Scientific classification
- Kingdom: Animalia
- Phylum: Chordata
- Class: Actinopterygii
- Order: Cypriniformes
- Family: Leuciscidae
- Subfamily: Pogonichthyinae
- Genus: Pimephales
- Species: P. tenellus
- Binomial name: Pimephales tenellus (Girard, 1856)
- Synonyms: Hyborhynchus tenellus Girard, 1856 ; Ceratichthys tenellus parviceps Hubbs & J. D. Black, 1947 ; Ceratichthys callarchus C. L. Hubbs & J. D. Black, 1947 ;

= Slim minnow =

- Authority: (Girard, 1856)
- Conservation status: LC

Species of fish

The slim minnow (Pimephales tenellus) is a species of freshwater ray-finned fish belonging to the family Leuciscidae, the shiners, daces and minnows. This fish is endemic to the United States, in Ozarks of Arkansas, Kansas, Missouri, and Oklahoma.

==Description==
It is a cylindrically shaped, slender fish, similar in shape to the bluntnose minnow (Pimephalus notatus), with a blunt snout and a slightly oblique mouth which has an upper lip which is much thicker in the middle than at the corners. It has a dark lateral band and a large eye which has a diameter of roughly a quarter of the length of the head. It has a dark-olive back and creamy white underparts with a well defined dark lateral band which terminates in a spot just before the caudal fin with a small dark spot often found on the front of the dorsal fin. The breeding male has three rows of 12 tubercles and the dorsal fin, anal fin and caudal fin become tinged with orange while the pectoral fins turn black with a white leading edge. the head often turns black too. It is the smallest species in the genus Pimephales with the adults normally being 51 mm with a maximum length of 69 mm. It has 8 soft rays in the rather rounded dorsal fin and seven in the anal fin.

==Distribution==
It is found in southern Missouri, eastern Kansas, Arkansas, and northeastern Oklahoma where they are restricted to the Ozarks, particularly in the drainage basins of the Red and Arkansas rivers as well as in some independent tributaries of Mississippi.
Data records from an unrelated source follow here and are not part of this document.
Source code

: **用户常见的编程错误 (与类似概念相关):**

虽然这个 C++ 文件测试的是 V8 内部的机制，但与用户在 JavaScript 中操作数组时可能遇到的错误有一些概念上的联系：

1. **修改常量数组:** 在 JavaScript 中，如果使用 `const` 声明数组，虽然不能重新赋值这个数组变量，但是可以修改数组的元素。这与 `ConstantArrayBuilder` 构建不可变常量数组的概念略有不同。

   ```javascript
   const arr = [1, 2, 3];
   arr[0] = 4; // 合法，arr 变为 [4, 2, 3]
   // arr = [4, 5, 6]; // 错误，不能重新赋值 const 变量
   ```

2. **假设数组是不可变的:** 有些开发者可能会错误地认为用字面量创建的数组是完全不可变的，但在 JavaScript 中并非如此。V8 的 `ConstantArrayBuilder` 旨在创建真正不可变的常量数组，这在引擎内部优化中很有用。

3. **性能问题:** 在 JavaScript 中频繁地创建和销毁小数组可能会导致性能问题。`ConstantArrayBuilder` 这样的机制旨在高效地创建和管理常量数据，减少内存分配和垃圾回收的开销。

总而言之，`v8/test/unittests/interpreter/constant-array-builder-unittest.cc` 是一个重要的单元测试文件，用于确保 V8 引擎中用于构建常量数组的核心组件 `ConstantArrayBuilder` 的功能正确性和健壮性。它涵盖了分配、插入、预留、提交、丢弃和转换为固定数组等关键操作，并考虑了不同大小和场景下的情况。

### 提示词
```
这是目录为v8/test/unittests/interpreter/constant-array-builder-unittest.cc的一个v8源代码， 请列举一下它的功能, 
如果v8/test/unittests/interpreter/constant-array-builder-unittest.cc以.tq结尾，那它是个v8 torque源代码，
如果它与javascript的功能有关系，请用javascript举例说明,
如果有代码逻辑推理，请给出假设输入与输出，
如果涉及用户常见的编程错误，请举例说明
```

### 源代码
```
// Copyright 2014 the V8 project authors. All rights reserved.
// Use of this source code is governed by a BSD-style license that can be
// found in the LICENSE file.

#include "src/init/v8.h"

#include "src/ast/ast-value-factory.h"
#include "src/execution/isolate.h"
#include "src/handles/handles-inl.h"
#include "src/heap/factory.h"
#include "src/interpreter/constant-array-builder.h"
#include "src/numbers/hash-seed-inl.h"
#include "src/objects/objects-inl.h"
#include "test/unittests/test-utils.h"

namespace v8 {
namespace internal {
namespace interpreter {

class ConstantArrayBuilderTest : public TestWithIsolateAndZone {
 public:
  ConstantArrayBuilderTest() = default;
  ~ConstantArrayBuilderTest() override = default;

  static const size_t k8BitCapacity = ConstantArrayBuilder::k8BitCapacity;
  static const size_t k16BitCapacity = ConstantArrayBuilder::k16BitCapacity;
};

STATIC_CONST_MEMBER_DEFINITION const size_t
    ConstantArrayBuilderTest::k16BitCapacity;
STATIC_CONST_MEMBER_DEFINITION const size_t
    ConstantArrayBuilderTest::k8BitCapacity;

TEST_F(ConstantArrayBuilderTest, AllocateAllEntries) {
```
It has also been recorded in a pond in the drainage of the Osage River in Kansas where it was probably released by an angler using the fish as bait.

==Habitat and ecology==
The slim minnow occurs in sand-bottomed and gravel-bottomed pools and stretches of creeks and small rivers. It is a sociable species which forms schools in the middle or bottom of the water column and, unlike other Pimephalus species can often be found swimming in the current. It breeds in May–July and spawning is thought to occur in the swifter riffles. The breeding males become territorial, establishing a nest site in a suitable crevice, for example in a stone or cobble and begin to display at females. Females approached the nest and when mating they adhered the eggs to the substrate while pressed against the male which simultaneously fertilised them. The eggs eventually form a cluster adhered to the underside of the rock and the female leaves them to be guarded, cleaned and aerated by the male. The males will try to mate with any available females. The eggs hatch after 6 days and the fry drop to the bottom after hatching, paternal care stops and the fry are often preyed upon by adult fish. Females lay between 37 and 209 eggs in a season with a mean of 83.